Appraisals play an important role in the lending industry. They are used by lenders to help determine the lending value of a property, but they are also useful to provide other information that is needed when the lenders are assessing someone’s application. 

In addition to the final value, lenders will look at some of the following factors:

Land Value & Improvements

The breakdown of land value and the value given to improvements is critical if the home being purchased is in need of serious repair. They will check to make sure the improvements have a minimum value. If the improvements are valued too low, they may consider the financing based on the land only, or as a purchase plus improvements.  They will also look at the remaining economic life of the property to ensure the amortization of the mortgage does not exceed the life left in the dwelling. Some lenders require a 5 year buffer between the remaining economic life and the maximum amortization.

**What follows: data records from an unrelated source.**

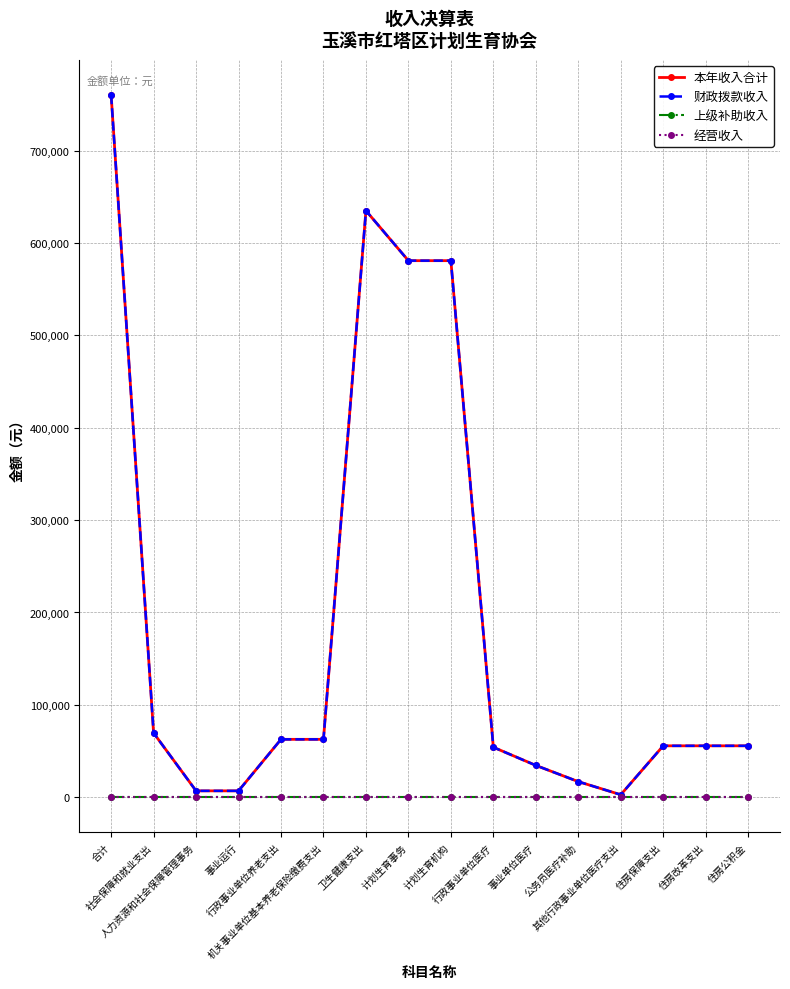

What is the highest value of the 财政拨款收入 series?

760230.7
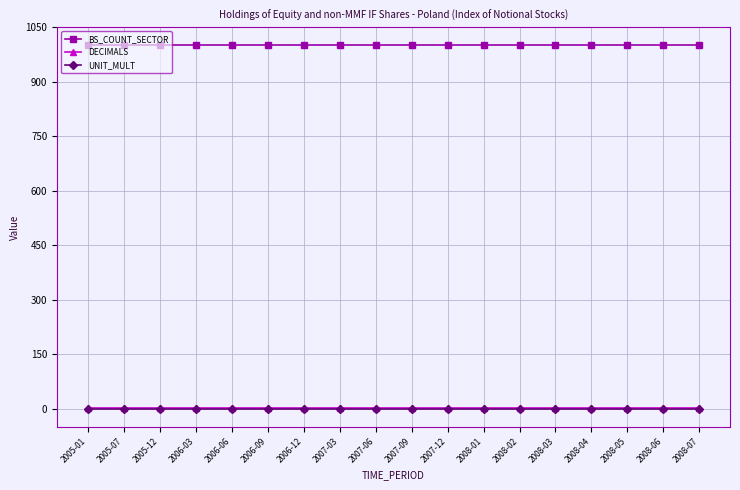

What is the value of the BS_COUNT_SECTOR point at the 11th from the left?

1000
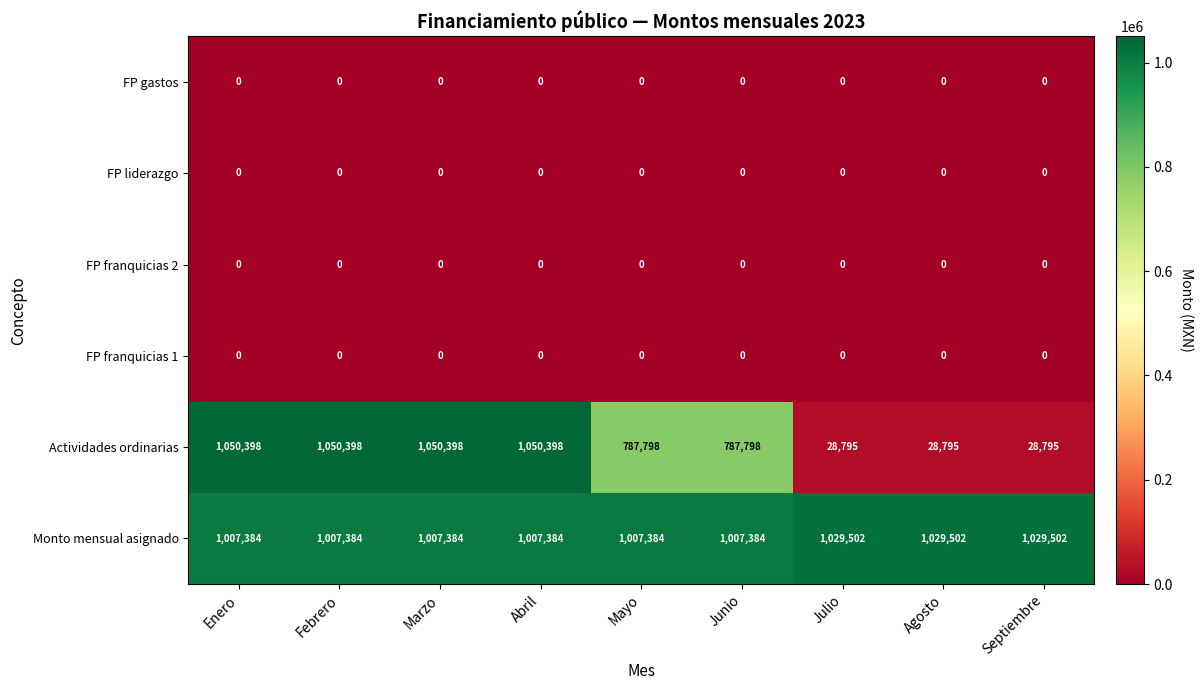

The value of FP franquicias 2 at Enero is 0. True or false?

True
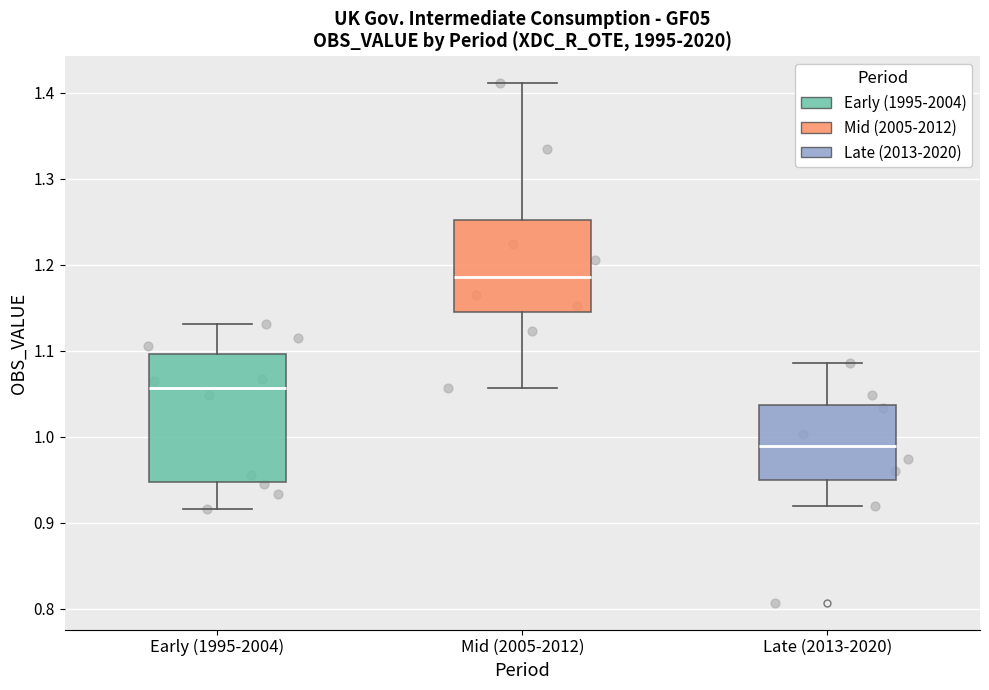

Reading left to right, read every box against the y-axis: the position of its median line, the range the box covers, and the ends of its whiskers. The values are not printed on the chart, so give them approximately, as read against the axis.

Early (1995-2004): median 1.06, box 0.95 to 1.10, whiskers 0.92 to 1.13
Mid (2005-2012): median 1.19, box 1.14 to 1.25, whiskers 1.06 to 1.41
Late (2013-2020): median 0.99, box 0.95 to 1.04, whiskers 0.92 to 1.09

This is an important factor in the bank’s risk assessment in the event of foreclosure. Lenders do not like to foreclose on properties, but they do need to know that if this unfortunate scenario unfolds, they will be able to sell the property quickly. A property that scores lower on the marketability scale may still be considered, but with a lower loan-to-value ratio. 

Market or Economic Rent

If the home has a suite or is being purchased for rental purposes, the bank will often rely on the appraiser’s professional assessment of what the potential rental income will be with a Market Rent Report. Appraisers will take into account what the current rents are for similar properties in age, quality, size, and location.  The rental estimate will be based on long term tenancy. Lenders will not work with short term nightly rental income, or roommate income for qualification purposes.

Insured Mortgages

If you are obtaining an insured mortgage through CMHC, Sagen, or Canada Guaranty, chances are you will not need an appraisal. If the property passes through the insurers’ valuation system, the property will be auto approved. In some cases, they will ask for an appraisal to be done depending on the overall risk profile of the application, and the property type/location. 

Appraisal Management Systems

If the bank does require an appraisal to finalize your approval, it will most likely be required to be ordered through an appraisal management portal, such as Solidifi or Nationwide Appraisal Services. The property information is input into the system and then referred to a bank approved appraiser. The appraiser will reach out to the realtor, or to you, for access to the property, depending on if the transaction is a purchase or a refinance. When the appraisal is completed, the  report is uploaded to the portal. This is done to prevent fraud and to ensure authenticity. Technically, the lender is the owner of the appraisal, even if the cost is passed on to you. It is not common practice for the bank or lender to provide a copy of the report to the borrower.